Windmilling Stories


an old Monitor windmill on a wooden tower

I loved this picture of the old windmill on the wooden tower with the sunlit thunderclouds as soon as I saw it. It was in a magazine ad for whiskey. I looked at the small print at the bottom of the ad. Sure enough, there was information about how to purchase a copy of the picture. I ordered three copies. I had mine matted, gave a copy to my brother and took one to my father at my next visit. He liked the picture too but when I asked him what brand of windmill that was in the picture he said "Oh it's a damned old Monitor". The title of the picture was "Harness the Wind". I later took my copy and placed a strip of paper to cover over the cliché title and wrote instead over it "Damned old Monitor".

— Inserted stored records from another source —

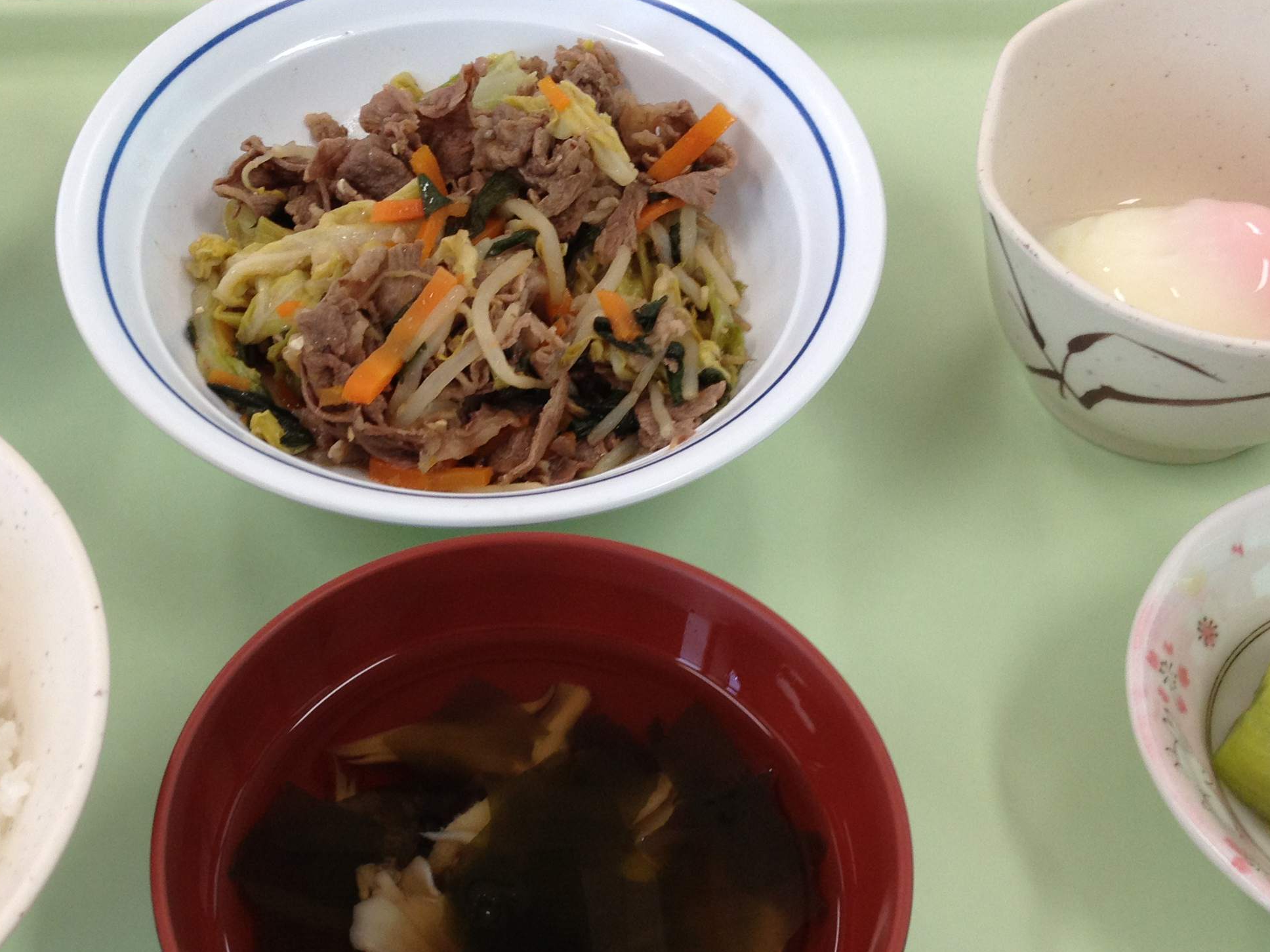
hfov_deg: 32.5
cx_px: 475
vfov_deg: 24.7
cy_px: 660
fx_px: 2165
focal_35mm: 59
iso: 80
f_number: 2.4
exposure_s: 1/60
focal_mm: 4.28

sam in his room at computer

This picture hung over my desk in my office at Auburn University for many years until my retirement. In all those years with all the people who came in and out of the office, no one ever asked me about the picture or even commented about it. It was a nice wall decoration but no one would suspect that I placed it there to remind me of where I came from. From my early teen age years until my second year in college I spent nine months in school and three months windmilling with my father. I "came from" that contrast of school work and very hard work. And all the time I spent preparing my classes, helping my students and doing research, I could look up at that picture and think to myself how nice it is to be doing this and not doing that.

As I said - no one ever asked me about the picture but I was ready with an answer if anyone were to look at the picture and ask, perhaps obligingly, if I "like windmills". My answer would not be the expected one. I would say "No"! I especially hated those wooden towers. They were dangerous. The ladder steps were always rotten and the platform would always be falling apart. And another thing, wasps would seldom build a nest on a steel tower but they loved those old wooden towers. Can you imagine climbing up there and disturbing a wasp nest? When they come after you, there is no place to go. Besides, that mill is bound to break down and someone is going to have to climb up there and fix it. It's a damned old Monitor.


His helper. My father's name was Edward Earl Young. I never heard any one but his siblings address him by his real name. Everyone called him Peck. His name was known and probably still is known over a large area of West Texas as the windmill man. As for me: my mother once told me that I started climbing windmills about the same time that I started walking.